The environmental impact assessment (EIA) for CPC Corp, Taiwan’s development project in Guantang Industrial Park in Taoyuan should be abolished following the discovery of first-level protected coral in the area last month, groups said yesterday.
CPC was recognized by the Ministry of Economic Affairs as being the largest contributor to the government’s “green” energy program so far this year, pledging to purchase 8 million kilowatt-hours of “green” energy.
The ministry launched the program in 2014 to encourage companies and individuals to purchase “green” power in a bid to promote sources of renewable energy and environmental protection.
The company plans to build its third liquefied natural gas terminal on yet-to-be reclaimed land off Datan Borough (大潭) in the city’s Guanyin District (觀音), adjacent to the industrial park.
“CPC wants to use its EIA approved in 1999 to clear all the barriers to construction,” Taoyuan Local Union director-general Pan Chong-cheng (潘忠政) told a news conference in Taipei yesterday. “However, public perception of environmental issues have changed since then.”
Surrounding the company’s development site in Datan is the Guansin (觀新) reefs ecological conservation area to the south and the Baiyu (白玉) reefs to the north, Pan said, adding that the Taoyuan City Government in October last year proposed listing the latter as a protected area.

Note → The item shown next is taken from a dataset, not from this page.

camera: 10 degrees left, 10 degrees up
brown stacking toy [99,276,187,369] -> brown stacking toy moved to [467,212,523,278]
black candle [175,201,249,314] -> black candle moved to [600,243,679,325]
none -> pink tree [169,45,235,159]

While the reef in Datan is not officially protected, Academia Sinica researcher Chaolun Allen Chen (陳昭倫) in June discovered first-level endangered coral Polycyathus chaishanensis in the area.
Following the discovery, they urged the Environmental Protection Administration (EPA) to abolish the company’s EIA.

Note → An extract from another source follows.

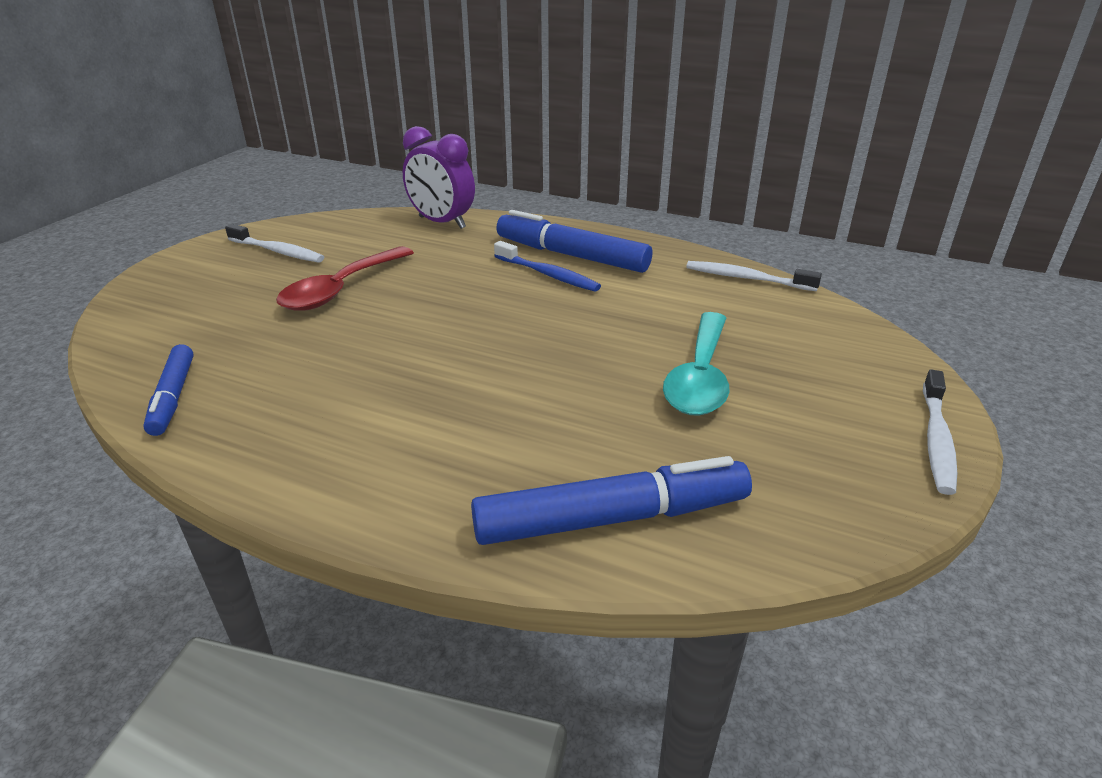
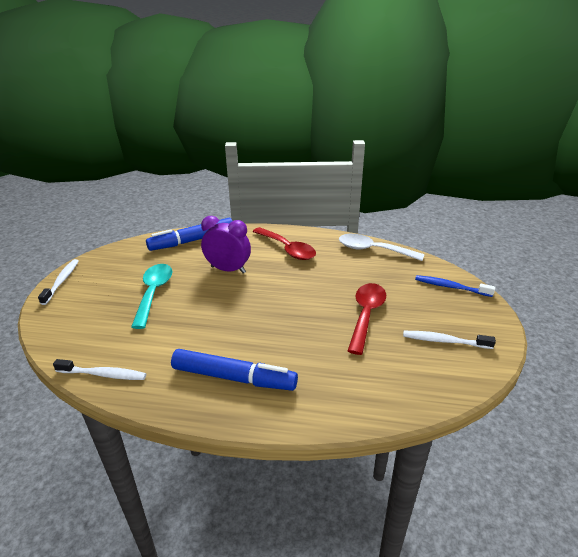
camera: 165 degrees right, 0 degrees up
blue marker [143,344,194,436] -> white spoon [339,234,424,261]
purple clock [403,126,475,229] -> purple clock moved to [201,216,251,273]
blue toothbrush [494,241,601,292] -> blue toothbrush moved to [415,275,495,297]
none -> red spoon [252,227,316,260]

Authorities can revoke actions if new information has come to light that shows there might be damage to public interests, Wild at Heart Legal Defense Association lawyer Tsai Ya-ying (蔡雅瀅) said, citing Article 123 of the Administrative Procedure Act (行政程序法).
The EPA can abolish an action within two years after the change occurs, Tsai said.
The groups submitted a petition to the EPA after the news conference.
“Without a formal and professional examination of the local conditions, the EPA cannot hastily abolish the original EIA,” EPA Deputy Minister Chan Shun-kuei (詹順貴) told reporters.
The administration’s EIA committee members, who assumed their posts this month, are to conduct a field investigation in line with the committee’s conclusion regarding CPC’s analysis on June 26 of environmental changes in the area.
While the company was required by Sept. 30 to offer more strategies to reduce the project’s impact on algae reefs, the committee’s investigation might be conducted before then, Chan said, adding that he would respect the committee chairperson’s decision.